A cidade estava escura. As portas estavam fechadas. As vidas estavam trancadas dentro de si. Mas o bêbado fulano de tal queria mergulhar em um mundo escancarado. Foi então que de campainha em campainha, de abelha operária em abelha rainha, de janela em favela, de portão em alçapão mergulhou à procura de seu pai perfeito. Queria que a tal mulher viesse ao seu encontro, surgida do nada, só com uma sandália calçada em um dos pés. O outro pé, o nu, iria ser a resposta para o seu futuro. E olha que há muito tempo ele não tinha futuro. Tinha um passado que não lhe valia de mais nada e um tempo presente totalmente infértil. Nada que plantava em seus dias, nascia. Por isso a colheita do sapato mexeu tanto com ele.

Mas quem esperava receber um beijo apaixonado, um abraço apertado, um suspiro alongado, recebeu xingos, broncas, gritos, ameaças, baldes de água na cabeça, tiros de garruncha e outros sapatos atirados em sua direção. Só que agora, os sapatos não eram perfumados, tampouco apaixonantes como aquele que levava em suas mãos. Diante da gritaria, os vigias acordaram, a polícia esperneou e os carros soluçantes começaram a buzinar. Foi um escândalo tão grande que o homem teve que fugir. Na fuga, trombou com latas de lixo, cortou jardins, pulou muros e deixou o sapato cair. Escapou da polícia, mas ficou sem o sapato.
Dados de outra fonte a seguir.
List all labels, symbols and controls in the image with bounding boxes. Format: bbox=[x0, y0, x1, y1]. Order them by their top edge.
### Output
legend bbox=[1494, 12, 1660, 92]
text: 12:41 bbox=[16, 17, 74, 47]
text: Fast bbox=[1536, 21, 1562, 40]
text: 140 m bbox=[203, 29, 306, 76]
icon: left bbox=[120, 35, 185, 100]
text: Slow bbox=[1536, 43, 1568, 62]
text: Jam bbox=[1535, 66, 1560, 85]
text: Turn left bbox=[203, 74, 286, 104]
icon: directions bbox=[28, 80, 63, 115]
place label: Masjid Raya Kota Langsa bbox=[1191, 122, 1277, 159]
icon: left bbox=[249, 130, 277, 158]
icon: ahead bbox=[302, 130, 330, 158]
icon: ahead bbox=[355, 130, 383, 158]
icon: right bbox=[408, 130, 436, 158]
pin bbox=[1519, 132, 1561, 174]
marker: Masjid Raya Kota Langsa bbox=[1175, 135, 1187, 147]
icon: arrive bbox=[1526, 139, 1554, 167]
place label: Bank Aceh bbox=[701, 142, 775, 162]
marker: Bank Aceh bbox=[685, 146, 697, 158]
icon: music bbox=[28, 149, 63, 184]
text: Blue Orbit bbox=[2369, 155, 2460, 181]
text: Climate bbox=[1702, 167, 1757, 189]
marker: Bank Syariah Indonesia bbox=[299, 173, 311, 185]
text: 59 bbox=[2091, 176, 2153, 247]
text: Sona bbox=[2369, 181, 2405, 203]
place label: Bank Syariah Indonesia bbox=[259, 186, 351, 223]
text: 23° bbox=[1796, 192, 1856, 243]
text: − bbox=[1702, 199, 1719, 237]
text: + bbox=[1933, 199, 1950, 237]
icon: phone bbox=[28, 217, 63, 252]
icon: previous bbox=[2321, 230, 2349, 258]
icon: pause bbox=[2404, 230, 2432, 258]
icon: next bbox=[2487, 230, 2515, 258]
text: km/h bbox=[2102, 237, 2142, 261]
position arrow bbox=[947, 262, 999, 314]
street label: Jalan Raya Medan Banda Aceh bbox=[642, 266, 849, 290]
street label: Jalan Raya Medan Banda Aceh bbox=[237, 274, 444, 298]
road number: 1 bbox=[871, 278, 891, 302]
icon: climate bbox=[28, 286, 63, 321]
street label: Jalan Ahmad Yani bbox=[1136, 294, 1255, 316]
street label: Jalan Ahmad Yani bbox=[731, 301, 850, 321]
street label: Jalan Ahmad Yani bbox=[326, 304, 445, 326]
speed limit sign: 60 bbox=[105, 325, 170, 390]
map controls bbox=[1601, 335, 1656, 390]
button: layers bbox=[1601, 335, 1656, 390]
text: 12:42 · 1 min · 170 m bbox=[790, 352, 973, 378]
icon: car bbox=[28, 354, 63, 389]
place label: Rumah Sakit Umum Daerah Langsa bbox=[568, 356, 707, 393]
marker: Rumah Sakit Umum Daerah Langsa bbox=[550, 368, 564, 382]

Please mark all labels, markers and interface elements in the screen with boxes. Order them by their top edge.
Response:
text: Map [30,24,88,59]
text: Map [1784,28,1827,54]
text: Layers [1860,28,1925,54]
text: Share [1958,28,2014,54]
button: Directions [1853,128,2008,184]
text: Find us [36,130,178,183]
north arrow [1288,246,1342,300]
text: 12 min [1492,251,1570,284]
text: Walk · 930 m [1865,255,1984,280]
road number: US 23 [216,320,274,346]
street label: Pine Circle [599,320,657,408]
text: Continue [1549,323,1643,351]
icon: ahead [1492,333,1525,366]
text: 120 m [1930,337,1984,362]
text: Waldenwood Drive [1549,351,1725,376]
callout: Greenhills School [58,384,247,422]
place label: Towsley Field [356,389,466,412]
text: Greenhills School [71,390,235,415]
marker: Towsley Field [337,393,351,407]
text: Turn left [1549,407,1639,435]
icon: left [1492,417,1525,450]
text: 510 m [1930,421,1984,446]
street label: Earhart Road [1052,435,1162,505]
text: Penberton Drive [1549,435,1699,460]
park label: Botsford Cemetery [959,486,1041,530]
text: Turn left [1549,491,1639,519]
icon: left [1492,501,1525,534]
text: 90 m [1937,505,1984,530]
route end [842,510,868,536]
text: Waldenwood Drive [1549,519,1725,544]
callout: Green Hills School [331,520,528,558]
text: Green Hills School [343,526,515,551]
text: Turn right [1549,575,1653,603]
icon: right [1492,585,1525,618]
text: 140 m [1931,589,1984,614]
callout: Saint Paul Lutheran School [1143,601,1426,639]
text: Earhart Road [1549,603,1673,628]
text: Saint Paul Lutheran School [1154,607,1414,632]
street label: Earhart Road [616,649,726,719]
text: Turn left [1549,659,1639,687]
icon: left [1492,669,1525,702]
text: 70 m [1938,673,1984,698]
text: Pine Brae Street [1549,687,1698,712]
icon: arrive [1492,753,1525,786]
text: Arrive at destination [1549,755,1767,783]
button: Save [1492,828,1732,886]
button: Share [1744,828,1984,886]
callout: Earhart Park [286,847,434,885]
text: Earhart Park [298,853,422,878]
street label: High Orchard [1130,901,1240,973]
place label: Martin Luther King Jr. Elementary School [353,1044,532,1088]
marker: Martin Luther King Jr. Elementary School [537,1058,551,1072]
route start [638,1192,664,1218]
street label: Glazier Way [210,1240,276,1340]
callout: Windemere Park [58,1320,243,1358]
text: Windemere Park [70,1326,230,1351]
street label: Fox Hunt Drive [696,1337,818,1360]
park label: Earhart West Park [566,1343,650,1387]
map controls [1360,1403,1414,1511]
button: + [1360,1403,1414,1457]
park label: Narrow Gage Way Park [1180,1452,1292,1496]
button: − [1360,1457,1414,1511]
Ainda escondido em um beco, no meio de vários sacos de lixo, foi espiando a sua volta como um rato. Antes de sair daquele inferno astral, passou em sua frente uma mulher de plástica e arquitetura imperfeitas. Tinha olheiras, cabelo descuidado e lábios empalidecidos. Veio em busca de algo para comer no lixo. No entanto, a brisa que a lambia espalhava um cheiro de café com flor de laranjeira açúcar e anis pelo ar. Era inebriante e angustiante, de tão enigmática. E ela andava torta, com um pé no céu e outro no inferno. Tudo isso porque faltava uma sandália. Um pé calçado e o outro nu.

Mesmo sem o sapato, ele pensou em arriscar e se declarar na busca por um final feliz. Foi quanto partiu mirando aquela mulher, que mordia o resto de uma maça, mas se conteve e voltou. Se ao menos fosse primavera, o amor entre a cinderela e o bêbado fulano de tal seria mais possível de existir... Mas era inverno. E no inverno tinha uma impossibilidade, um agouro, um desencontro de natureza. E ele não tinha dose alguma de cachaça para quebrar o frio e a impossibilidade da cena. Pobre bêbado, teria de se contentar com a perda.

Ah! Como ele queria ir ao seu encontro. Mas ao se separar da sandália perdera sua cinderela para sempre. Afinal, sem o sapato, assim como o restante de sua vida, aquela mulher não passava de uma gata borralheira. E sem a magia da cinderela ele seria condenado a ser eternamente um sapo fulano de tal. Se ela ao menos ela o beijasse e ele se transformasse em um príncipe. Contos de fada à parte, a promessa de amor entre a cinderela e o bêbado fulano de tal virou uma abóbora, a noite virou uma madrasta má e sua sorte, um pântano de coachos bêbados.